- **Page-level text extractions**
———

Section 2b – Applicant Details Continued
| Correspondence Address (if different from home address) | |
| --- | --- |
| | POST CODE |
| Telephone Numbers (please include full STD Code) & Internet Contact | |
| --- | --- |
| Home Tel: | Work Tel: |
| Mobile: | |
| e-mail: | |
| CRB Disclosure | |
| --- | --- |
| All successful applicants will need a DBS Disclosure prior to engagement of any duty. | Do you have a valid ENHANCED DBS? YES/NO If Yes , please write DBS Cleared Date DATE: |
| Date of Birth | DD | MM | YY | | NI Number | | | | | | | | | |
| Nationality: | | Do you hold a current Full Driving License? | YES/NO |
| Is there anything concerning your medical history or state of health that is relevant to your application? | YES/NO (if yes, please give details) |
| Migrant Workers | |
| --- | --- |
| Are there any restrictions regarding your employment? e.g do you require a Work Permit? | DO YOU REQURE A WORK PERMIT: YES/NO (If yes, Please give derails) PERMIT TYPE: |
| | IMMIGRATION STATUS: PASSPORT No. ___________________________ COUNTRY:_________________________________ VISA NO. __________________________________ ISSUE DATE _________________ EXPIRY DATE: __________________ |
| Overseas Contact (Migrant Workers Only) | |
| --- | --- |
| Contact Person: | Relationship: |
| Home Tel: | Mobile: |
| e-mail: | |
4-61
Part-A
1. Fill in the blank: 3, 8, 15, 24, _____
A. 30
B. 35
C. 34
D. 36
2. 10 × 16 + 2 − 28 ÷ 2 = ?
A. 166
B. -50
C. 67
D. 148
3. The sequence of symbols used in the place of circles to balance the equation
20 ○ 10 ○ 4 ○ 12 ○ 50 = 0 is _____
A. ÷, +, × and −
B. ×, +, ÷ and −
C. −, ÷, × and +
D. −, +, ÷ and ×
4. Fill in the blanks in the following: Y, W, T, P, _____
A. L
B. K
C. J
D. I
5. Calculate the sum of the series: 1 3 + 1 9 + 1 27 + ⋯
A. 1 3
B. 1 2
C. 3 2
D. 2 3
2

———

- **Work instructions**
Copy out every entry, keeping each line exactly as it is.

- **Task response**
Section 2b – Applicant Details Continued
| Correspondence Address (if different from home address) | |
| --- | --- |
| | POST CODE |
| Telephone Numbers (please include full STD Code) & Internet Contact | |
| --- | --- |
| Home Tel: | Work Tel: |
| Mobile: | |
| e-mail: | |
| CRB Disclosure | |
| --- | --- |
| All successful applicants will need a DBS Disclosure prior to engagement of any duty. | Do you have a valid ENHANCED DBS? YES/NO If Yes , please write DBS Cleared Date DATE: |
| Date of Birth | DD | MM | YY | | NI Number | | | | | | | | | |
| Nationality: | | Do you hold a current Full Driving License? | YES/NO |
| Is there anything concerning your medical history or state of health that is relevant to your application? | YES/NO (if yes, please give details) |
| Migrant Workers | |
| --- | --- |
| Are there any restrictions regarding your employment? e.g do you require a Work Permit? | DO YOU REQURE A WORK PERMIT: YES/NO (If yes, Please give derails) PERMIT TYPE: |
| | IMMIGRATION STATUS: PASSPORT No. ___________________________ COUNTRY:_________________________________ VISA NO. __________________________________ ISSUE DATE _________________ EXPIRY DATE: __________________ |
| Overseas Contact (Migrant Workers Only) | |
| --- | --- |
| Contact Person: | Relationship: |
| Home Tel: | Mobile: |
| e-mail: | |
4-61
Part-A
1. Fill in the blank: 3, 8, 15, 24, _____
A. 30
B. 35
C. 34
D. 36
2. 10 × 16 + 2 − 28 ÷ 2 = ?
A. 166
B. -50
C. 67
D. 148
3. The sequence of symbols used in the place of circles to balance the equation
20 ○ 10 ○ 4 ○ 12 ○ 50 = 0 is _____
A. ÷, +, × and −
B. ×, +, ÷ and −
C. −, ÷, × and +
D. −, +, ÷ and ×
4. Fill in the blanks in the following: Y, W, T, P, _____
A. L
B. K
C. J
D. I
5. Calculate the sum of the series: 1 3 + 1 9 + 1 27 + ⋯
A. 1 3
B. 1 2
C. 3 2
D. 2 3
2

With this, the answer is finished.